Silicone Curing Procedures
Vacuum Blanket Silicone
The silicone compounds which Mosites Rubber Company normally recommend and use for high strength vacuum blankets contain peroxide curatives. The curing chamber in our plant uses high pressure saturated steam to provide temperature and external pressure during vulcanization. An added benefit of the steam atmosphere is the ability of the silicone surface to cure without the necessity of being protected and sealed with bagging film. If the silicone surface is left uncovered in a dry heat autoclave or oven, the surface tends to be uncured. This is due to the volatility of the catalyst and the inhibiting effect of air.
Most of our customers who purchase uncured or “B” stage silicone do not have steam autoclaves. These customers use inert gas atmospheres such as Nitrogen or film bag and cure in hot air autoclaves or ovens. Regardless of the method used, the cure times and temperatures remain the same.
Mosites Rubber Company recommends that our products receive an initial cure of thirty minutes at 300°F. Time commences after the tooling reaches 300°F. After the initial cure time has elapsed, cool the part to room temperature and remove it from the tool.
Lay the initial cured silicone on clean fiberglass and place it in an air circulating oven for post-curing. Folds or cavities in the bag can be packed with clean fiberglass to prevent adjacent surfaces from touching during post cure. The post cure cycle consists of three hours at 400°F.
Molding Compound Silicone
The peroxide catalyst system used to vulcanize Mosites calendered sheet silicone is not recommended for thick section (over 0.5 inches thick) molded articles. These applications require a peroxide that offers good mold fill / flow time, prior to crosslink formation and must not generate acidic cure by products that would cause reversion during subsequent high temperature exposure in service. The organic peroxides used in these applications require closed metal molds in order to effectively cure the silicone polymer. Normally, the molds are placed in presses for the most efficient productivity. A press is not necessary and ovens or autoclaves can be used, but the mold must be securely bolted or held together to withstand the internal pressures exerted by the silicone polymer as it expands during the vulcanization process. A procedure for curing a thick section molded silicone article is shown below.

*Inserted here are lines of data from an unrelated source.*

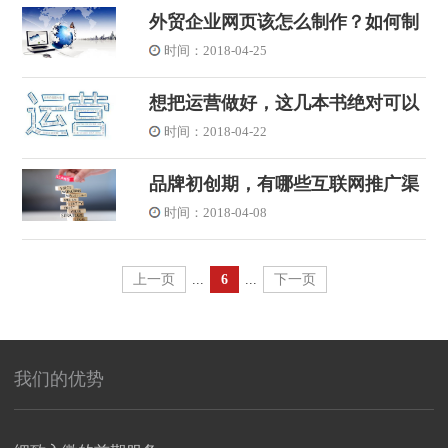
外贸企业网页该怎么制作？如何制
作一个外贸企业网页？
时间：2018-04-25
想把运营做好，这几本书绝对可以
助你一臂之力！
时间：2018-04-22
品牌初创期，有哪些互联网推广渠
道可以运用？
时间：2018-04-08
上一页
...
6
...
下一页
我们的优势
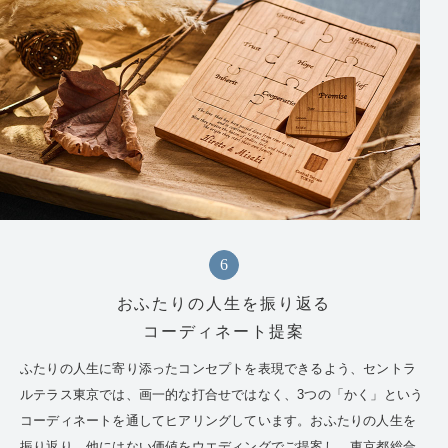
6
おふたりの人生を振り返る
コーディネート提案
ふたりの人生に寄り添ったコンセプトを表現できるよう、セントラ
ルテラス東京では、画一的な打合せではなく、3つの「かく」という
コーディネートを通してヒアリングしています。おふたりの人生を
振り返り、他にはない価値をウエディングでご提案し、東京都総合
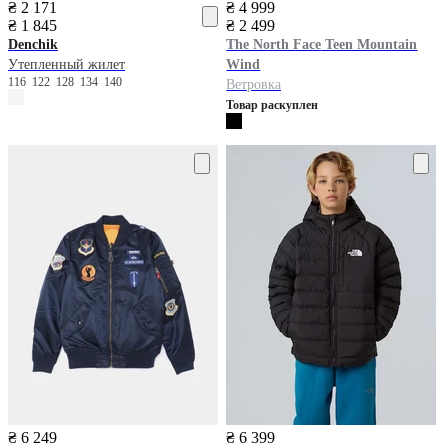
₴ 2 171
₴ 4 999
₴ 1 845
₴ 2 499
Denchik
The North Face
Teen Mountain
Утепленный жилет
Wind
116
122
128
134
140
Ветровка
Товар раскуплен
₴ 6 249
₴ 6 399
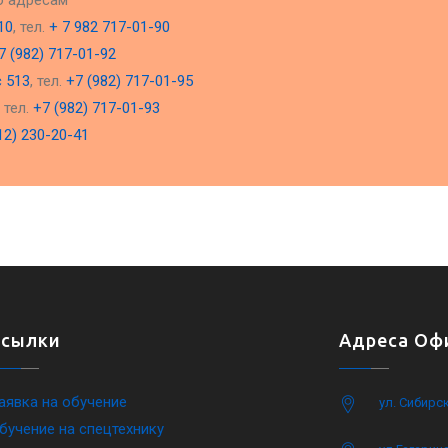
о адресам
10
, тел.
+ 7 982 717-01-90
7 (982) 717-01-92
с 513
, тел.
+7 (982) 717-01-95
, тел.
+7 (982) 717-01-93
12) 230-20-41
Ссылки
Адреса Офи
аявка на обучение
ул. Сибирс
бучение на спецтехнику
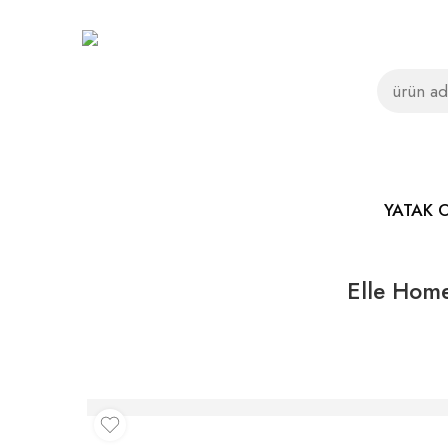
YATAK 
Elle Home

- Clean the mold thoroughly and apply a uniform coating of mold release. (Teflon Spray or dilute detergent soap solution )
- Calculate the weight or size of the silicone preform required to completely fill the mold cavity and add 3% for optimum mold fill. Calendered sheet is not required for these applications and uncured mill slab is a much more economical choice.

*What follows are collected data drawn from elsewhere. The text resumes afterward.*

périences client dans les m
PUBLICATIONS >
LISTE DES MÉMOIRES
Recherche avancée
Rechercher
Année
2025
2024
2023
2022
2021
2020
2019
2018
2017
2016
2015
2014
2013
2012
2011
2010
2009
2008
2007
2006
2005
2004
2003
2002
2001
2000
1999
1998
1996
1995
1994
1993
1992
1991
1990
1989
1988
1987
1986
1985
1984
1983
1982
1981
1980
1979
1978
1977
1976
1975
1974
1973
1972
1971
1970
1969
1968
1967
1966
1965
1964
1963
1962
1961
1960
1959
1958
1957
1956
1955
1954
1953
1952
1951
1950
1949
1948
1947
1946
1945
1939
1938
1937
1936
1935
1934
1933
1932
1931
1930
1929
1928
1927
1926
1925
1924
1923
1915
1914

- The mold can be room temperature if the assembly process is time consuming. If molding is performed in a press, where the process has a rapid turn around time, a hot or pre-heated mold is recommended.
- Our recommendation for cure time and temperature is based on the thickness of the rubber part. Cure for 30 minutes at 300 degrees F for the first 1/8 inch of thickness. Cure an additional 5 minutes at 300 F for each extra 1/8 inch of thickness. The cure time should commence after the mold reaches 300 degrees F, if it is loaded at room temperature.
- After the initial vulcanization is complete, remove the part from the mold; trim and inspect. For most Aerospace applications a post cure of 3 hours at 400 degrees F in an air circulating oven is required. Less critical applications may not require the post cure due to the absence of acidic by-products.